The 25% tariff on steel products applies to all countries of origin except Argentina, Australia, Brazil, Canada, Mexico, and South Korea. However, Argentina, Brazil, and South Korea are subject to absolute quotas. The 10% tariff on aluminum products applies to all countries of origin except Argentina, Australia, Canada, and Mexico. However, Argentina is subject to an absolute quota.
Individuals or organizations operating in the United States that use the steel or aluminum products subject to the Section 232 tariffs are eligible to apply for an exclusion from the tariffs.
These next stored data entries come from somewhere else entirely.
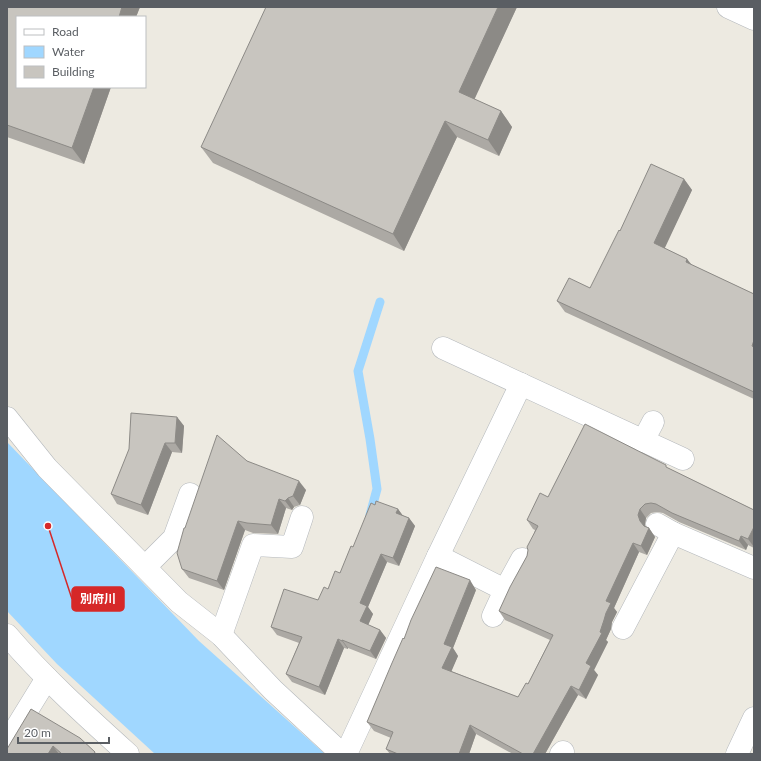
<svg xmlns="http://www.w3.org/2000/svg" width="761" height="761" font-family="Lato,'Noto Sans JP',sans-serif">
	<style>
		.water { fill: #a0d7ff }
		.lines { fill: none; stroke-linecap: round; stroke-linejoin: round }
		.stream { stroke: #a0d7ff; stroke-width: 9 }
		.minor-casing { stroke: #b4b8bc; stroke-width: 23 }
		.minor { stroke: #fff; stroke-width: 22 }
		.wall { fill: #aca9a4 }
		.shaded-wall { fill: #8c8a86 }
		.building { fill: #c8c5bf; stroke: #8c8a86 }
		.leader { fill: none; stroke: #d62828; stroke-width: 1.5 }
		.callout-dot { fill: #d62828; stroke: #fff; stroke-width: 1.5 }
		.callout { fill: #d62828; stroke: #d62828; stroke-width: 1.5 }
		.callout-label { font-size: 12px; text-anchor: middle; font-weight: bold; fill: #fff }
	</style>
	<rect width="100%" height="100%" fill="#edeae1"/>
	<polygon class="water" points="7,442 199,641 325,754 155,754 57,664 7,611"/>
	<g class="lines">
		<polyline class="stream" points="370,515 377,489 370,439 358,371 380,302"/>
		<defs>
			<g id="minor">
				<polyline points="728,7 754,19"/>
				<polyline points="443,348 683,459"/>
				<polyline points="7,418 47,468 179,602 221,635 273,690 342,754"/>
				<polyline points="643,441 653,422"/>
				<polyline points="657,524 673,533"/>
				<polyline points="438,556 521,384"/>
				<polyline points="145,567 174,538 190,494"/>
				<polyline points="493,616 505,590 522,559"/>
				<polyline points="623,628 673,533 754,568"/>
				<path d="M7 635C44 678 86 716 128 754"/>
				<polyline points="221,635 253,545 292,547 302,517"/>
				<polyline points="7,743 47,678"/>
				<polyline points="346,754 438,556 505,590"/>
				<polyline points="561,754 563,752"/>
				<polyline points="737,754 754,718"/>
			</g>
		</defs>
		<use href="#minor" class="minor-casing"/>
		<use href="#minor" class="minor"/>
	</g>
	<g class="wall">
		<polygon points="7,7 140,7 136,17 17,17 17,87 111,87 84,164 7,137"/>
		<polygon points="517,7 474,99 501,111 512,127 499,156 457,137 404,251 213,163 201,147"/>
		<polygon points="684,179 692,190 664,248 687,259 692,265 754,294 754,399 565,312 557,301 590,288"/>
		<polygon points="177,417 184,426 182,453 172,452 148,515 117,504 111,494"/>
		<polygon points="247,461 306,490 300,505 294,507 292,510 286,508 278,534 253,533 245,530 224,590 189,578 182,569 185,528"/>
		<polygon points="668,468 754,510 754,548 748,545 746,550 679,522 663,513 657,512 651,513 646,518 645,524 645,526 649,528 655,537 647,555 639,552 614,608 617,612 612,622 611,629 606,640 608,642 594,670 598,675 586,699 578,695 545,754 513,754 476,734 469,754 390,754 386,749 391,738 374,731 367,722 404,639 476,590 453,648 458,656 451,671 518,697 528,684 550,640 505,620 499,611 527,556 535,530 533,529 527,520 548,497"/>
		<polygon points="398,509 402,515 409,518 415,526 399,566 387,562 368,607 373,614 368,625 380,630 386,638 376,659 348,648 348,649 344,648 325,695 292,682 286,674 299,643 277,635 271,627 318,600 328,589 340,573 353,547"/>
		<polygon points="31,709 97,754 7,754"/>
	</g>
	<g class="shaded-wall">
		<polygon points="122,7 140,7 136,17 119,17"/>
		<polygon points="498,7 517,7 470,109 459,92"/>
		<polygon points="94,87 111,87 84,164 72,148"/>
		<polygon points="501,111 512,127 499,156 488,140"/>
		<polygon points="445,121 457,137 404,251 393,234"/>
		<polygon points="684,179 692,190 662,254 654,243"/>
		<polygon points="687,259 695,270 686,262"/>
		<polygon points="754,340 754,349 752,346"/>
		<polygon points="177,417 184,426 182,453 175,443"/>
		<polygon points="165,443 172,452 148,515 141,505"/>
		<polygon points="299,481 306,490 300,505 293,496"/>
		<polygon points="288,498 294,507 292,510 285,501"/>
		<polygon points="279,499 286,508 278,534 271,525"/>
		<polygon points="398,509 404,517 396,513"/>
		<polygon points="640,509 646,518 645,524 646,530 640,521 638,515"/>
		<polygon points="409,518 415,526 399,566 393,558"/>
		<polygon points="238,521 245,530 224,590 217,581"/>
		<polygon points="754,527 754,547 748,539"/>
		<polygon points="649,528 655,537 647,555 641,546"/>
		<polygon points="741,536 748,545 746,550 739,541"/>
		<polygon points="633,543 639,552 614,608 617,612 612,622 611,629 606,640 608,642 594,670 598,675 586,699 579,690 586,663 606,601"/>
		<polygon points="381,554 387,562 368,607 373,614 366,630 360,621 360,603"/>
		<polygon points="470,580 476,590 453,648 458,656 449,677 442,668 444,644"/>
		<polygon points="380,630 386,638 376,659 370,651"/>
		<polygon points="338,639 344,648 325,695 319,687"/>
		<polygon points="342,640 348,648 348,649 342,641"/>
		<polygon points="571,686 578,695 545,754 533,754"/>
		<polygon points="470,725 476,734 469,754 459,754"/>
		<polygon points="53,746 59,754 48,754"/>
	</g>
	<g class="building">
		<polygon points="7,7 122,7 119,17 17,17 17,87 94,87 72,148 7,125"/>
		<polygon points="266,7 498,7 459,92 501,111 488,140 445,121 393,234 201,147"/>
		<polygon points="651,164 684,179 654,243 687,259 686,262 754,294 754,340 752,346 754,347 754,392 557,301 569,278 590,288 619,230 620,231"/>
		<polygon points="131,413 177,417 175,443 165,443 141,505 111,494 129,449"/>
		<polygon points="585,424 666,465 666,467 754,510 754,527 748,539 741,536 739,541 672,513 656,504 651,503 645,504 640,509 638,515 640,521 644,526 649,528 641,546 633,543 606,601 611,603 606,613 604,620 600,632 602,633 586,663 591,666 579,690 571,686 533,754 523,754 470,725 459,754 398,754 386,749 393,732 367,722 392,663 403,638 404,639 411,620 436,567 470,580 444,644 452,647 442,668 518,697 526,683 528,684 553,635 499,611 510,587 527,556 528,550 527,547 538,526 527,520 540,493 548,497"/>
		<polygon points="217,435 247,461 299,481 293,496 288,498 285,501 279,499 271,525 247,523 238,521 217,581 182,569 177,553 184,528 185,528"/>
		<polygon points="376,501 398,509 396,513 409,518 393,558 381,554 360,603 367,606 360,621 380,630 370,651 342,640 342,641 338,639 319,687 286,674 302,637 271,627 284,589 318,600 324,587 328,589 335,571 340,573 351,546 353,547 371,503 375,505"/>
		<polygon points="31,709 80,738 95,752 94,754 62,754 53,746 48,754 7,754 7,749"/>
	</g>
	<path class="leader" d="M48 526L72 599"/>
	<circle class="callout-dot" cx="48" cy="526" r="4"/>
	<rect class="callout" x="72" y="587" width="52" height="24" rx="4"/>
	<g class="callout-label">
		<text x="98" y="603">別府川</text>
	</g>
	<rect width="761" height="761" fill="none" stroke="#5a5e63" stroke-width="16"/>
	<rect x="16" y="16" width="130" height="72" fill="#ffffff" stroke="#bdbfc1"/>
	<rect x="24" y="29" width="20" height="6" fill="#ffffff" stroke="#bdbfc1"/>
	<text x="52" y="36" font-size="12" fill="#5a5e63">Road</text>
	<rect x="24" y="46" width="20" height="12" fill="#a0d7ff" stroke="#bdbfc1"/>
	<text x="52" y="56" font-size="12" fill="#5a5e63">Water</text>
	<rect x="24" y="66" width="20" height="12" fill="#c8c5bf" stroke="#bdbfc1"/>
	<text x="52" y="76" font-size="12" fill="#5a5e63">Building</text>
	<path d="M18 737v6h91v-6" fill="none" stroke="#5a5e63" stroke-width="2"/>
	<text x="24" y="737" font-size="12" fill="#5a5e63" stroke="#ffffff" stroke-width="3" paint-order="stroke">20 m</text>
</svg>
These exclusion requests are accepted and reviewed by DOC on a rolling basis. DOC is authorized to grant exclusions in cases where a steel or aluminum article is not produced in the United States in a sufficient quantity or of satisfactory quality, or if the steel or aluminum article should be excluded from the duties based on national security considerations.
The United States, Mexico, and Canada ratified the new USMCA trade agreement in 2020. Notable changes include strict country of origin rules in various sectors or industries such as the automotive and textile industries. Other important chapters include IP rights, labor rights, digital trade, and environment to name a few. The agreement will be effective starting July 1, 2020. Companies must ensure compliance with the new agreement provisions to enjoy duty-free treatment for their products.